15.7.5 Unique Dosage Forms
3D printing offers the opportunity to produce abundant dosage forms that overcome the limitations of conventional drug fabrication. It has currently been used to manufacture various novel drug formulations, for instance, microcapsules, antibiotic printed micropatterns, nanosuspensions, mesoporous bioactive glass scaffolds, and multilayered drug delivery devices (Ursan et al. 2013). Sustained-release formulation can be developed as single or multilayer printed tablets. Such type of dosage forms are known to reduce the frequency and number of dosage form units taken by the patient on a regular basis. One of the major potentials of 3D printing is to manufacture an individualized dosage form known as polypill. Any polypill is a combination of two or more doses, which includes sustained-release (SR) layer and immediate-release (IR) layer. For example, aspirin and hydrochlorothiazide are placed in the IR layer, while the SR layer helps in the separation of the three drugs, namely, atenolol, pravastatin, and ramipril, to ensure the peculiar release of the individual drug. The polypill helps in treating patients with comorbidities, such as hypertension, chronic renal failure, and diabetes (Khaled et al. 2015).
15.7.6 Drug Testing
3D printed biomimetic model has been employed in drug testing, where it is accelerating the new drug development process and ultimately reduces the usage of animals for preclinical studies. For this, personalized cell-laden pattern and fabricate models such as in vitro liver for drug screening are fabricated. The 3D microenvironment is useful in investigating the toxicological and pharmacological properties of microtissues (Satpathy et al. 2018; Peng et al. 2017).
15.7.7 Other Applications with Some Challenges
Repairing of skin has gained more attention due to its simple structure, but the application of 3D bioprinting on burned skin would be challenging to regenerate scar-free skin. Vascular tissue engineering is complicated as vessels exist throughout the body. Myocardial repair has also attracted massive attention. Currently, there are many cardiac patches used to treat myocardial infarction. Simple tissues (e.g., skin, bone, and cartilage) are fabricated easily, while complex tissues, such as vascular or connective tissues, are hard to fabricate (Aljohani et al. 2018).
15.8 Tissue Engineering and Regenerative Medicine
Tissue engineering is an interdisciplinary field that applies engineering and life sciences principles in developing biological tissue that focuses on creating and fabricating natural substitutes to reproduce functioning tissues or organs. The objective of tissue engineering is to achieve a physiological structure that maintains, restores, or improves damaged tissues or whole organs and to promote health. It constructs alternative structures that mimic the body’s normal tissue for substituting injured or diseased tissue (Wardhana and Valeria 2020).

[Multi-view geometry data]
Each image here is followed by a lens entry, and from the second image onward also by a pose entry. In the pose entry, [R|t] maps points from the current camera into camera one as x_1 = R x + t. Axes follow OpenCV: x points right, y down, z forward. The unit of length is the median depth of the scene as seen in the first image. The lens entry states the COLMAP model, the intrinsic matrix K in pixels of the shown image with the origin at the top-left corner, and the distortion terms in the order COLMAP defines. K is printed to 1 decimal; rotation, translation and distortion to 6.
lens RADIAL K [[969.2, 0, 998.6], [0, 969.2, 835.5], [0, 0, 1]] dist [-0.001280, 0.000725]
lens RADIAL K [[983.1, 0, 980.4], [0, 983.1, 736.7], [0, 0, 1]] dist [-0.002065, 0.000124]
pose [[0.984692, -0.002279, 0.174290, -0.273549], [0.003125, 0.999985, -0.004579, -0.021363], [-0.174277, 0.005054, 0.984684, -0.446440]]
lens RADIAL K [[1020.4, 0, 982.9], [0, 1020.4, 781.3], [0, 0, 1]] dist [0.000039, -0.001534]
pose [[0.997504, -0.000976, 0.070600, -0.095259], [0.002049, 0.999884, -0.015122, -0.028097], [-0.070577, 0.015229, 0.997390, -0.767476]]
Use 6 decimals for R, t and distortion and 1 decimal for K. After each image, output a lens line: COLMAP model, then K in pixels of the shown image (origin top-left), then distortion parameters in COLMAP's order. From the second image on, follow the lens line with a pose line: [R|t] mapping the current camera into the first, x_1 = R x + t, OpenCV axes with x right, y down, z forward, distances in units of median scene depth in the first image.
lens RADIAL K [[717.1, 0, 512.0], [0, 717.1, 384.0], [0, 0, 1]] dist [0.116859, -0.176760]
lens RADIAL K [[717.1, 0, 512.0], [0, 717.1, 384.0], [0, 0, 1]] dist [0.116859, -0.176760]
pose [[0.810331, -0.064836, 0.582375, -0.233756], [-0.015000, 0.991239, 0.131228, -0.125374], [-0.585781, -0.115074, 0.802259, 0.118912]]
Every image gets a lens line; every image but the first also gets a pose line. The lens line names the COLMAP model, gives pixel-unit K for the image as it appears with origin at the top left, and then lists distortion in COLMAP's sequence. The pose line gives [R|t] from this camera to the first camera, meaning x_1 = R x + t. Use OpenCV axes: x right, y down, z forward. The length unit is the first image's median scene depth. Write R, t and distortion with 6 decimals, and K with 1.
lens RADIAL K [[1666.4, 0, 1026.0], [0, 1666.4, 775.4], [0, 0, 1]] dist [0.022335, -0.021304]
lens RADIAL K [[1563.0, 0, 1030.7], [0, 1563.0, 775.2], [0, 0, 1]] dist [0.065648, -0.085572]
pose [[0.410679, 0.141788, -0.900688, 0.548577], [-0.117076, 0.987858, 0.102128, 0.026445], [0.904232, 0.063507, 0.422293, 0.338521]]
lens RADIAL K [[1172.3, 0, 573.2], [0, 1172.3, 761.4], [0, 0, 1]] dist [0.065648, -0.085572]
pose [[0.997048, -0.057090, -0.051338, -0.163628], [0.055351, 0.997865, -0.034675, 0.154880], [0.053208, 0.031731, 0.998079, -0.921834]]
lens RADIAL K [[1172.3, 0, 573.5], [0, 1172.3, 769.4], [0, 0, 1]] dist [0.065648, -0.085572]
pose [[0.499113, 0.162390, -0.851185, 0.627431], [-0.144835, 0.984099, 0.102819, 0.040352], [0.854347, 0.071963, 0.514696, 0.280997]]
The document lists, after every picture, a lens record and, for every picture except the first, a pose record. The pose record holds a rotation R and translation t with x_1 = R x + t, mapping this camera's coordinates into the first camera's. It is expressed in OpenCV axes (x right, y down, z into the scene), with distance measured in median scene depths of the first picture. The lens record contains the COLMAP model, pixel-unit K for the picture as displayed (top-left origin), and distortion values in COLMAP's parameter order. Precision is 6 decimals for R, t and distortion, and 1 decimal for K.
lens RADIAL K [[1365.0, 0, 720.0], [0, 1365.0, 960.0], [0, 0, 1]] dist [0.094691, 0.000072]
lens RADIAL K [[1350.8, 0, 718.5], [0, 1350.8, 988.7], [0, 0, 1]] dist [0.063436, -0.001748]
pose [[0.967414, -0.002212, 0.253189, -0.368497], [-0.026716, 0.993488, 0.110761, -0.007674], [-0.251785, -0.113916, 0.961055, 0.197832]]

Activities —
(1) According to the 3D printing passage, which simple tissues are fabricated easily?
(2) Duplicate the stretch of the 3D printing passage from "15.7.7 Other Applications" through "et al. 2018).".
(3) Pick up the 3D printing passage after its last sentence and continue writing it.

Solved problems —
(1) Skin, bone, and cartilage.

(2)
15.7.7 Other Applications with Some Challenges
Repairing of skin has gained more attention due to its simple structure, but the application of 3D bioprinting on burned skin would be challenging to regenerate scar-free skin. Vascular tissue engineering is complicated as vessels exist throughout the body. Myocardial repair has also attracted massive attention. Currently, there are many cardiac patches used to treat myocardial infarction. Simple tissues (e.g., skin, bone, and cartilage) are fabricated easily, while complex tissues, such as vascular or connective tissues, are hard to fabricate (Aljohani et al. 2018).

(3)
Regenerative medicine is a multidisciplinary area that involves the body utilizing its systems (directly) or sometimes with the help of foreign biological material (indirectly releasing factors that can induce endogenous tissue healing) to reform damaged cells, tissues, or organs.
The words “tissue engineering” and “regenerative medicine” are often used as interchangeable terms, as the ultimate target is to concentrate on cures rather than treatments for multiple diseases (Tonelli et al. 2016). For example, artificial skin and cartilage have been approved by the FDA as common engineered tissues; however, they have limited use in human patients due to certain limitations.
15.8.1 Components of Tissue Engineering
The aim of constructing tissues or regenerating tissues is achieved by tissue engineering. The following three components are required to fabricate artificial tissues.
15.8.1.1 Scaffold
The scaffold is an artificial three-dimensional structure that carries cells and acts as their microenvironment. It mainly contains proteoglycans and glycoproteins that serve as a simulation of the extracellular matrix in a human cell. Scaffold structures should be made of biodegradable materials like collagen and some polyesters. Generally, polylactic acid is used as a scaffold material. To produce an ideal scaffold, it should possess precise regulation of macrostructural (e.g., mechanical strength, spatial form, density, porosity) and microstructural (e.g., pore size, pore interconnectivity, pore distribution) features (Leong et al. 2003). Micropores are necessary for the growth of cells, diffusion of nutrients, and waste. It has been seen that space for blood vessels is imperative and exhibits the limiting factor in scaffold (Chen et al. 2006).
15.8.1.2 Cells
Cells are essential components that fill the empty scaffold and convert it into the target tissue. Currently, the cells available can be classified in several ways. The simplest way is to classify as follows: (1) allogenic cells (cells from the same person), (2) autologous cells (cells from the same individuals), and (3) xenogenic cells (cells from another species) (Hasirci and Hasirci 2018). The other method has classified cells into five types, which are available for tissue engineering (Lanza et al. 2020).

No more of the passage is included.